Just got my LGB RhB Ge 4/4 III Coop loco, went and reprogramed the address and now the sound unit only whistles. I do not have the PC module so I used the 55016 Loco remote. Any help getting all the sounds and pantograph functions back would be greatly appreciated.

Thank you,

Kyle


----------



## Dan Pierce (Jan 2, 2008)

The LGB decoder reset is address 55 with a value of 55.
I beleive the 55015 or computer interface is needed or a friend with a more flexible system.


----------



## Greg Elmassian (Jan 3, 2008)

Dan, is that because of a limitation in the remote, cannot access CV 55?

Greg


----------



## Dan Pierce (Jan 2, 2008)

There are 3 handhelds for the MTS system.
Mouse 8 addresses (1-8) , serial only and only engine address (cv1) can be programmed.
55016 16 addresses (0-15) and P version can do parallel, only cv1-4 can be addressed.
55015 23 addresses (0-22) and P version can do parallel and there is a special cable for programming using indirect addressing ( cv 5 and 6)
Best bet is the 55045 computer interface (the Massoth computer interface is better) that can do programming via a graphic interface and can read back values. Note the MTS handhelds can not read, only write info to decoders.


----------



## Cougar Rock Rail (Jan 2, 2008)

Kyle: Is this a brand new (built by Maerklin) Coop loco with the Maerklin decoder?
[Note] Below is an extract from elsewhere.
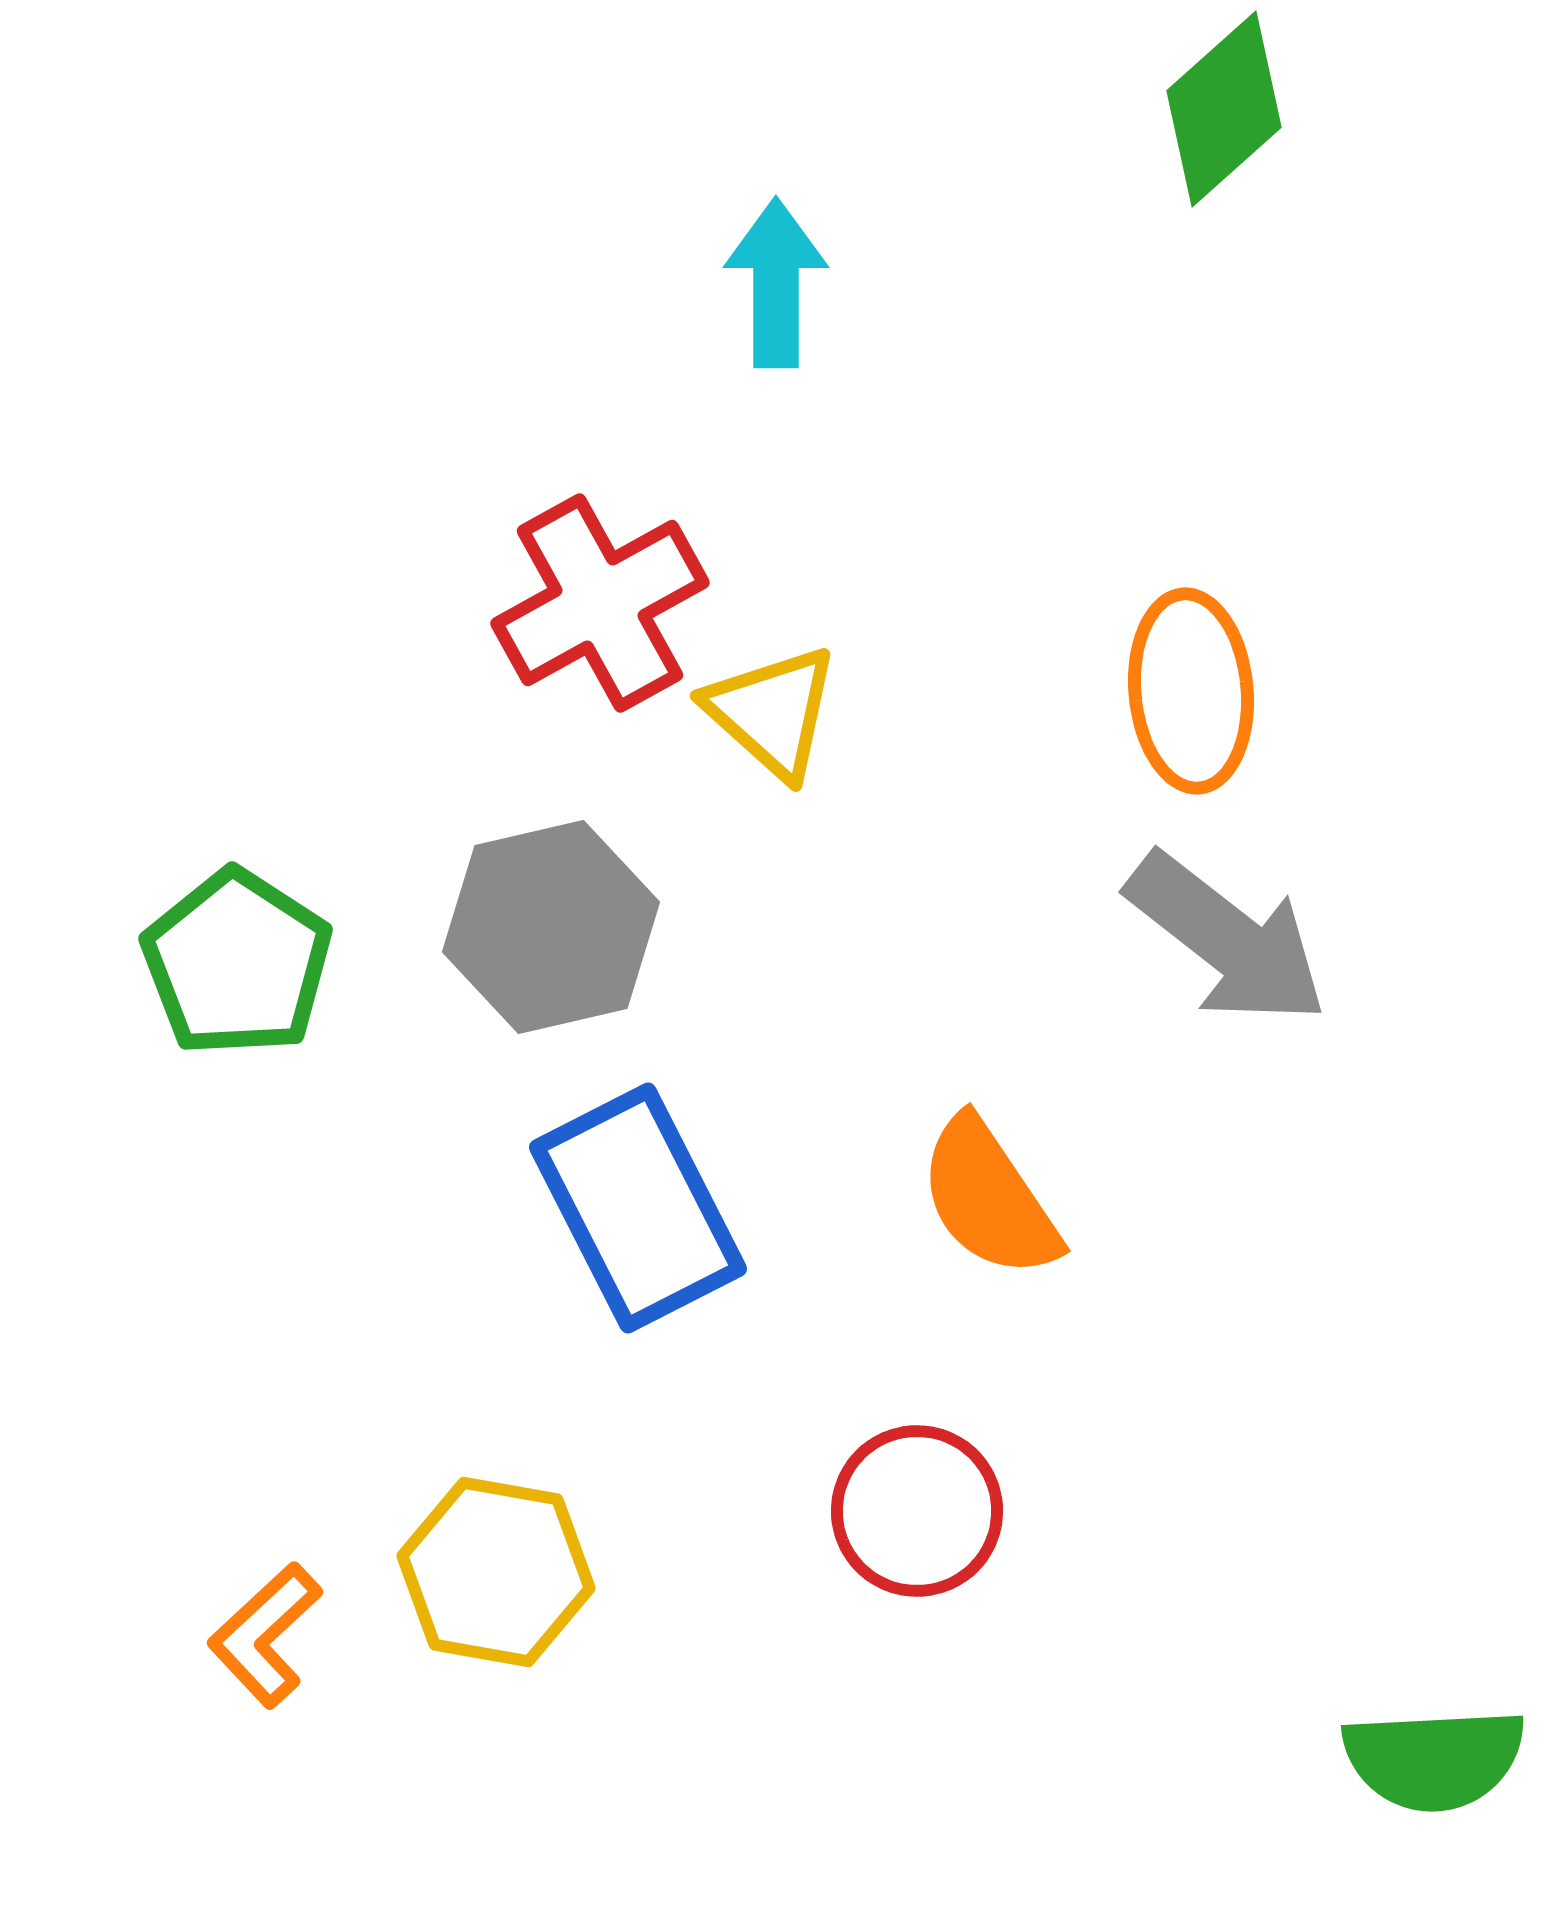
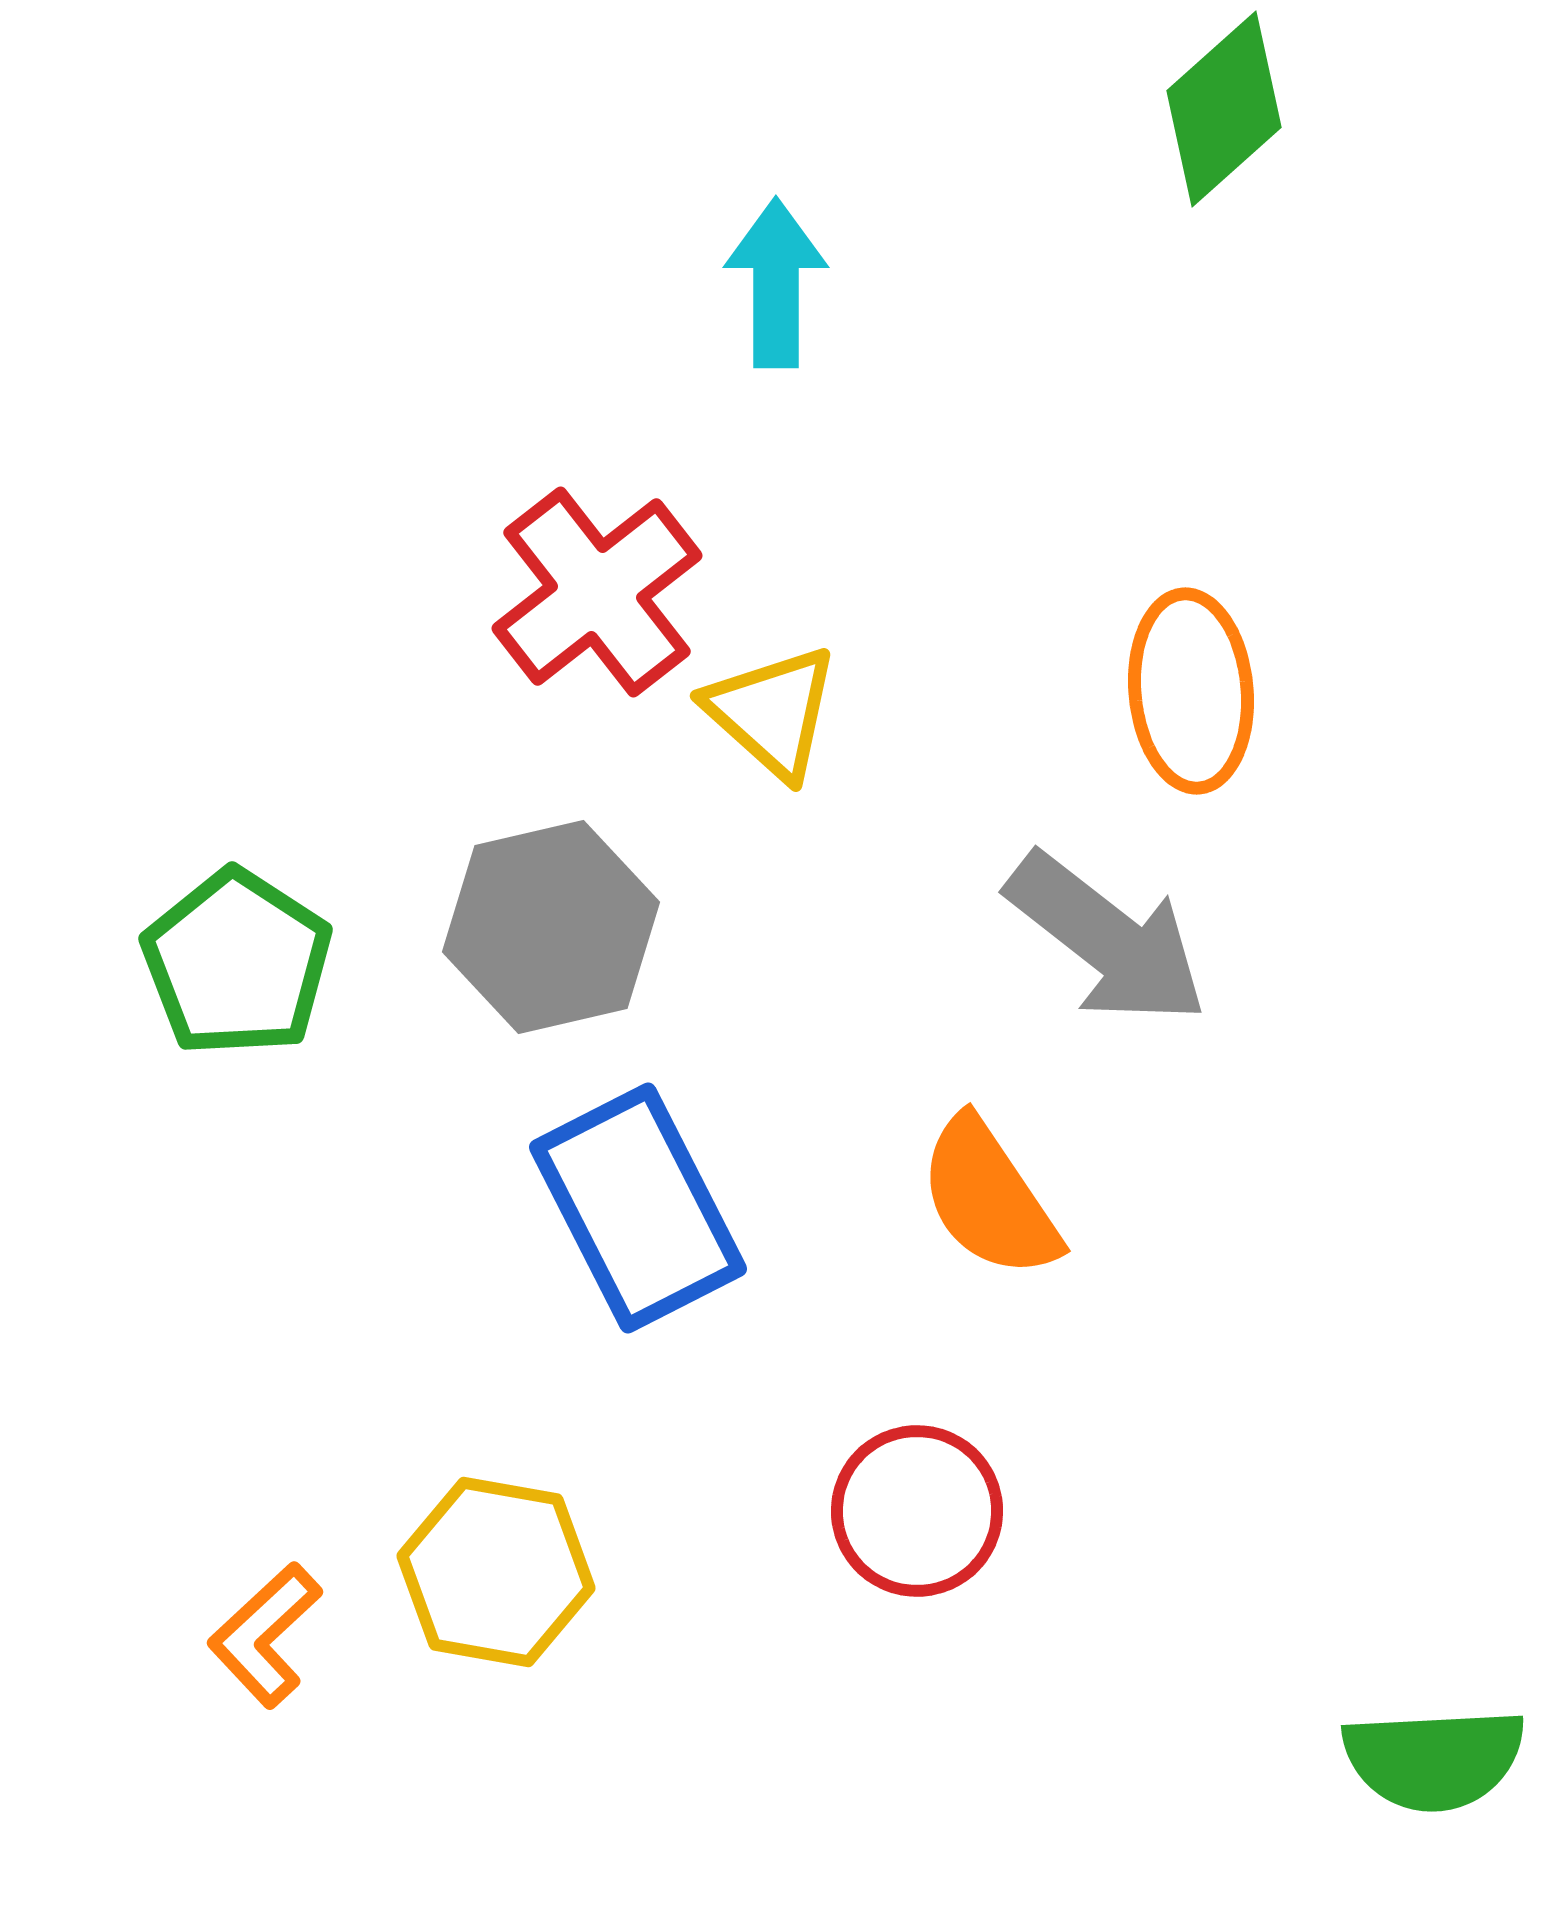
red cross: moved 3 px left, 11 px up; rotated 9 degrees counterclockwise
gray arrow: moved 120 px left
If so, your manual should have the instructions for programming with the 55015 and the default settings that decoder came with.
Also, have a look here on the LGB website that has special info on programming that decoder:

http://www.lgb.com/en/products/tools_downloads/Technical information/cv-calculator.html

Keith


----------



## kclarey1 (Dec 27, 2013)

Thanks to everyone who replied. Dan, I think as I amass more locos I will need to invest in the computer interface. Keith, thank you for sending me that link. After letting it sit most of the weekend, I cam back today and everything was functioning again under the address. Quite odd, but I won't question it. 

Kyle


----------



## Dan Pierce (Jan 2, 2008)

You would be better off to invest in a DCC system that does more than the MTS system.
128 speed steps gives much smoother operation and direct programming makes life easier as well as being able to read CV values before changing them.


----------